Patients with a small intestinal neuroendocrine tumor undergo an exploratory laparotomy. The primary tumor is identified and the entire small intestine is examined for synchronous neuroendocrine tumors which are present in 30% of patients. Twenty-nine percent of patients will have synchronous or metachronous non-carcinoid tumors, most commonly adenocarcinoma of the colon. The small bowel mesentery is examined for lymphadenopathy and the liver is examined for metastatic disease. Intraoperative ultrasound exam of the liver is also of value in determining the extent of metastatic involvement of the liver. Approximately one-third of patients with small intestinal neuroendocrine tumors will have metastases to the liver. The metastatic potential of small bowel neuroendocrine tumors best correlates with the size of the primary tumor.

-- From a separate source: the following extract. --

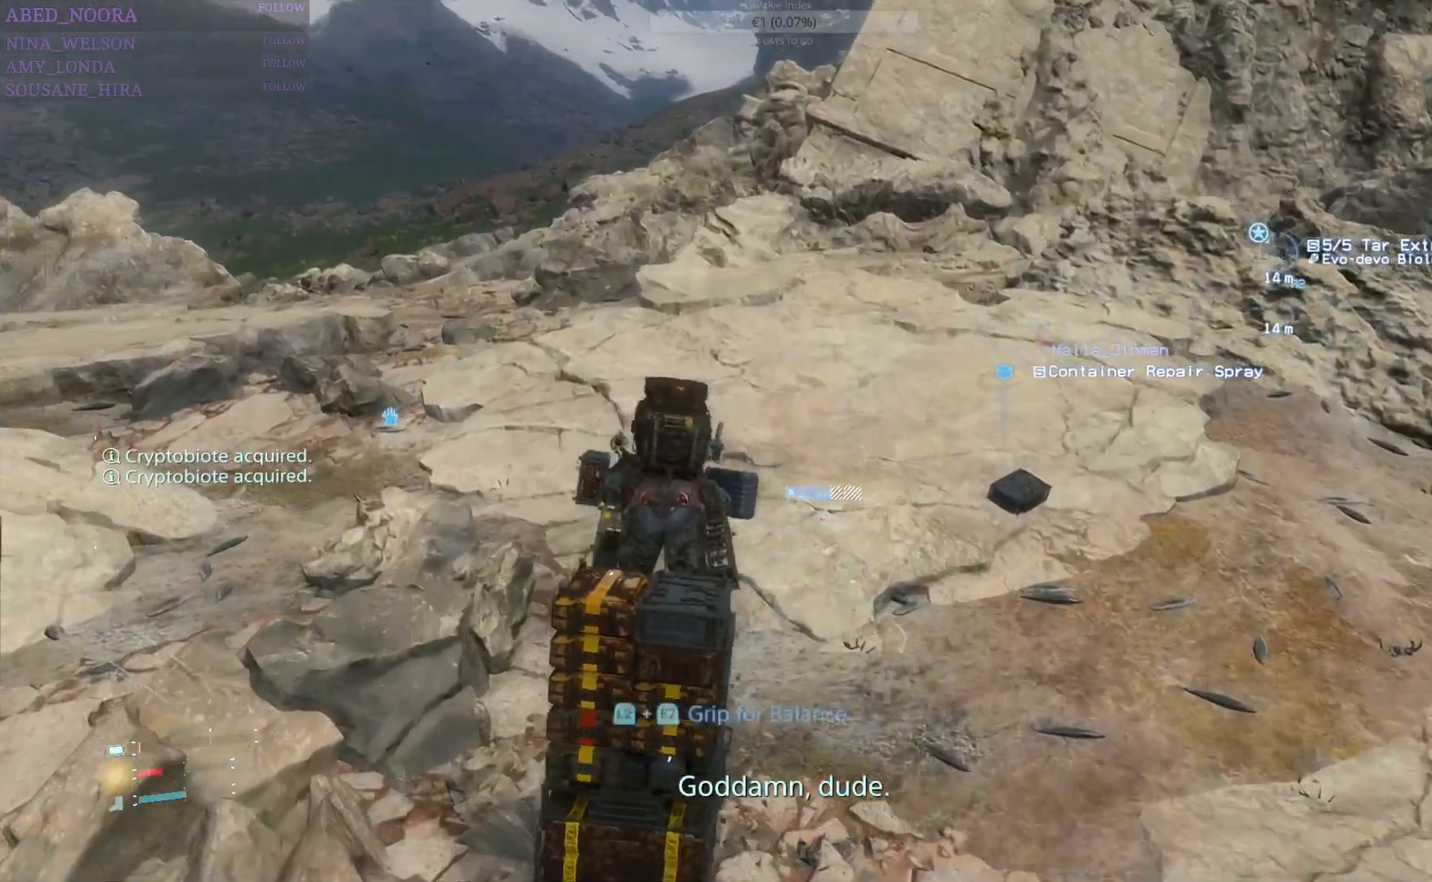
{"buttons": ["SQUARE"], "left_stick": "left", "right_stick": "center", "events": [[233, "left_stick", "left"], [317, "L2", "up"], [383, "R2", "up"], [417, "SQUARE", "down"]]}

Neuroendocrine small bowel tumor: Segment of small intestine and its mesentery
Figure 3: Segment of small intestine and its mesentery containing a primary neuroendocrine tumor( single arrow) and a bulky lymph node metastasis (multiple arrows). (From McHenry CR and Mittendorf EA. Gastrointestinal carcinoid tumors. General Surgery Board Review Manual;7(4): 1-12,2001 with permission)

Surgical treatment of the primary tumor consists of a segmental resection of the involved small intestine along with its mesentery (Figure 3). It is important to pay close attention to the adequacy of the resection margins of the small intestine and the lymphatic drainage of the tumor, and preserve the blood supply to the bowel margins. Intraoperative lymphatic mapping using lymphazurin blue dye has been used to map the subserosal lymphatic channels for the purpose of ensuring adequate resection margins and preserving the ileocecal valve when conditions permit.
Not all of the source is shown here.